> **DATA LINES**:
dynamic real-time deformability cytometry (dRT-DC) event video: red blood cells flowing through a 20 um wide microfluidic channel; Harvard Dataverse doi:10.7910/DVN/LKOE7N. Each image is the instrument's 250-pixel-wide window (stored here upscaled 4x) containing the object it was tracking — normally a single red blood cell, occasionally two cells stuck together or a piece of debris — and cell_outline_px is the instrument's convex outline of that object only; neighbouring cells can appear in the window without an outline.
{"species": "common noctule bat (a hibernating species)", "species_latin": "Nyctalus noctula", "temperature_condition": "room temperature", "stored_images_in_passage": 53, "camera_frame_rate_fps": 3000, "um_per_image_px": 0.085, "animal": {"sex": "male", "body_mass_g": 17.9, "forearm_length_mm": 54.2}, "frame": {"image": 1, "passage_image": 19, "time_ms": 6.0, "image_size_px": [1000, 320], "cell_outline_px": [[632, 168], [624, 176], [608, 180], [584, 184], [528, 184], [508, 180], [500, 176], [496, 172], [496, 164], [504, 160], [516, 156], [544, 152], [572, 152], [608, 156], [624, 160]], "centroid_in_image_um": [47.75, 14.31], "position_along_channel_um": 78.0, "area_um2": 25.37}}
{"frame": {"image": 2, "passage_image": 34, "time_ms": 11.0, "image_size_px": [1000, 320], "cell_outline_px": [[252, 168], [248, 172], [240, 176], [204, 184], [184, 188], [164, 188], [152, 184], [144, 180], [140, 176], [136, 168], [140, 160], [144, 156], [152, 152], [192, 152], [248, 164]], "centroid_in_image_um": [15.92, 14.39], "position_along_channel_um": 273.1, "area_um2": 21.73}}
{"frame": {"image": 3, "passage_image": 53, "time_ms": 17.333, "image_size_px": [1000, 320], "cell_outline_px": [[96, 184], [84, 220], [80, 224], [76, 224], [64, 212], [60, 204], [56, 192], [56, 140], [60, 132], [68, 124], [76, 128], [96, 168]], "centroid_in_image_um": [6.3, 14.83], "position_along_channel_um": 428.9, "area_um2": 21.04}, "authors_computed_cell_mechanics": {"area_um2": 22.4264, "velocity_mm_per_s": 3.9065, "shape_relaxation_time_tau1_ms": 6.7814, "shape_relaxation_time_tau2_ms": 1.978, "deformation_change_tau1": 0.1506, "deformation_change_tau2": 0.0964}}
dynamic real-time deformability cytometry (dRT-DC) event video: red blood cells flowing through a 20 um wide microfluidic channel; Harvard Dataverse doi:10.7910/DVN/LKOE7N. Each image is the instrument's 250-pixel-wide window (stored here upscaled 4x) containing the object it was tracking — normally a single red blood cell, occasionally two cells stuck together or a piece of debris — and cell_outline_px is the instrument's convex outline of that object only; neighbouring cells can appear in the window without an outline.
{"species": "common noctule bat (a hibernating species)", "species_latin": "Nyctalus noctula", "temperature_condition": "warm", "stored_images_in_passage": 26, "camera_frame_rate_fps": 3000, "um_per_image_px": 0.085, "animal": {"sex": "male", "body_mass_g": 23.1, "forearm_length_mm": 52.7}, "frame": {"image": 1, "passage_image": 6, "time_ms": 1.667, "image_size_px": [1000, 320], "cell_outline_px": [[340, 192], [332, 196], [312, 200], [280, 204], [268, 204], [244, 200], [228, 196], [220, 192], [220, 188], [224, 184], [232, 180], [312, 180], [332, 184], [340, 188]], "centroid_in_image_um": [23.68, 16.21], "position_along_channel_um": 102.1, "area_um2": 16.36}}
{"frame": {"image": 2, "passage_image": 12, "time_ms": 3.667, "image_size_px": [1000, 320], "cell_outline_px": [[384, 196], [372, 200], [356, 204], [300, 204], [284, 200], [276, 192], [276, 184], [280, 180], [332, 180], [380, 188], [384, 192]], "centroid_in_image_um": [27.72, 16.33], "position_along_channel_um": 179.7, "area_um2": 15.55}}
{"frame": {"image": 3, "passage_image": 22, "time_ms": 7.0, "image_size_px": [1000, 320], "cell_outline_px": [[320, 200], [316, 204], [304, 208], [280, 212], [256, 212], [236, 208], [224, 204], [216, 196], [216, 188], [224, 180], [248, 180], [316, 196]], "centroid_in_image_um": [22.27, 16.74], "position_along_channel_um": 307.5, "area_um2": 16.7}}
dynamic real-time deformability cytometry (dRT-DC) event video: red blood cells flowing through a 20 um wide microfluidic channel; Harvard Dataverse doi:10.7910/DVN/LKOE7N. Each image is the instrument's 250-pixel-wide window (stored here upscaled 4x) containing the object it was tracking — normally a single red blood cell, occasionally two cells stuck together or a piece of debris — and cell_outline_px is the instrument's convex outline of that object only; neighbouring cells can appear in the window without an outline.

> **WHAT TO WORK ON**: Output all of the material exactly as written.

> **ANSWER TO THIS PROBLEM**:
dynamic real-time deformability cytometry (dRT-DC) event video: red blood cells flowing through a 20 um wide microfluidic channel; Harvard Dataverse doi:10.7910/DVN/LKOE7N. Each image is the instrument's 250-pixel-wide window (stored here upscaled 4x) containing the object it was tracking — normally a single red blood cell, occasionally two cells stuck together or a piece of debris — and cell_outline_px is the instrument's convex outline of that object only; neighbouring cells can appear in the window without an outline.
{"species": "common noctule bat (a hibernating species)", "species_latin": "Nyctalus noctula", "temperature_condition": "room temperature", "stored_images_in_passage": 53, "camera_frame_rate_fps": 3000, "um_per_image_px": 0.085, "animal": {"sex": "male", "body_mass_g": 17.9, "forearm_length_mm": 54.2}, "frame": {"image": 1, "passage_image": 19, "time_ms": 6.0, "image_size_px": [1000, 320], "cell_outline_px": [[632, 168], [624, 176], [608, 180], [584, 184], [528, 184], [508, 180], [500, 176], [496, 172], [496, 164], [504, 160], [516, 156], [544, 152], [572, 152], [608, 156], [624, 160]], "centroid_in_image_um": [47.75, 14.31], "position_along_channel_um": 78.0, "area_um2": 25.37}}
{"frame": {"image": 2, "passage_image": 34, "time_ms": 11.0, "image_size_px": [1000, 320], "cell_outline_px": [[252, 168], [248, 172], [240, 176], [204, 184], [184, 188], [164, 188], [152, 184], [144, 180], [140, 176], [136, 168], [140, 160], [144, 156], [152, 152], [192, 152], [248, 164]], "centroid_in_image_um": [15.92, 14.39], "position_along_channel_um": 273.1, "area_um2": 21.73}}
{"frame": {"image": 3, "passage_image": 53, "time_ms": 17.333, "image_size_px": [1000, 320], "cell_outline_px": [[96, 184], [84, 220], [80, 224], [76, 224], [64, 212], [60, 204], [56, 192], [56, 140], [60, 132], [68, 124], [76, 128], [96, 168]], "centroid_in_image_um": [6.3, 14.83], "position_along_channel_um": 428.9, "area_um2": 21.04}, "authors_computed_cell_mechanics": {"area_um2": 22.4264, "velocity_mm_per_s": 3.9065, "shape_relaxation_time_tau1_ms": 6.7814, "shape_relaxation_time_tau2_ms": 1.978, "deformation_change_tau1": 0.1506, "deformation_change_tau2": 0.0964}}
dynamic real-time deformability cytometry (dRT-DC) event video: red blood cells flowing through a 20 um wide microfluidic channel; Harvard Dataverse doi:10.7910/DVN/LKOE7N. Each image is the instrument's 250-pixel-wide window (stored here upscaled 4x) containing the object it was tracking — normally a single red blood cell, occasionally two cells stuck together or a piece of debris — and cell_outline_px is the instrument's convex outline of that object only; neighbouring cells can appear in the window without an outline.
{"species": "common noctule bat (a hibernating species)", "species_latin": "Nyctalus noctula", "temperature_condition": "warm", "stored_images_in_passage": 26, "camera_frame_rate_fps": 3000, "um_per_image_px": 0.085, "animal": {"sex": "male", "body_mass_g": 23.1, "forearm_length_mm": 52.7}, "frame": {"image": 1, "passage_image": 6, "time_ms": 1.667, "image_size_px": [1000, 320], "cell_outline_px": [[340, 192], [332, 196], [312, 200], [280, 204], [268, 204], [244, 200], [228, 196], [220, 192], [220, 188], [224, 184], [232, 180], [312, 180], [332, 184], [340, 188]], "centroid_in_image_um": [23.68, 16.21], "position_along_channel_um": 102.1, "area_um2": 16.36}}
{"frame": {"image": 2, "passage_image": 12, "time_ms": 3.667, "image_size_px": [1000, 320], "cell_outline_px": [[384, 196], [372, 200], [356, 204], [300, 204], [284, 200], [276, 192], [276, 184], [280, 180], [332, 180], [380, 188], [384, 192]], "centroid_in_image_um": [27.72, 16.33], "position_along_channel_um": 179.7, "area_um2": 15.55}}
{"frame": {"image": 3, "passage_image": 22, "time_ms": 7.0, "image_size_px": [1000, 320], "cell_outline_px": [[320, 200], [316, 204], [304, 208], [280, 212], [256, 212], [236, 208], [224, 204], [216, 196], [216, 188], [224, 180], [248, 180], [316, 196]], "centroid_in_image_um": [22.27, 16.74], "position_along_channel_um": 307.5, "area_um2": 16.7}}
dynamic real-time deformability cytometry (dRT-DC) event video: red blood cells flowing through a 20 um wide microfluidic channel; Harvard Dataverse doi:10.7910/DVN/LKOE7N. Each image is the instrument's 250-pixel-wide window (stored here upscaled 4x) containing the object it was tracking — normally a single red blood cell, occasionally two cells stuck together or a piece of debris — and cell_outline_px is the instrument's convex outline of that object only; neighbouring cells can appear in the window without an outline.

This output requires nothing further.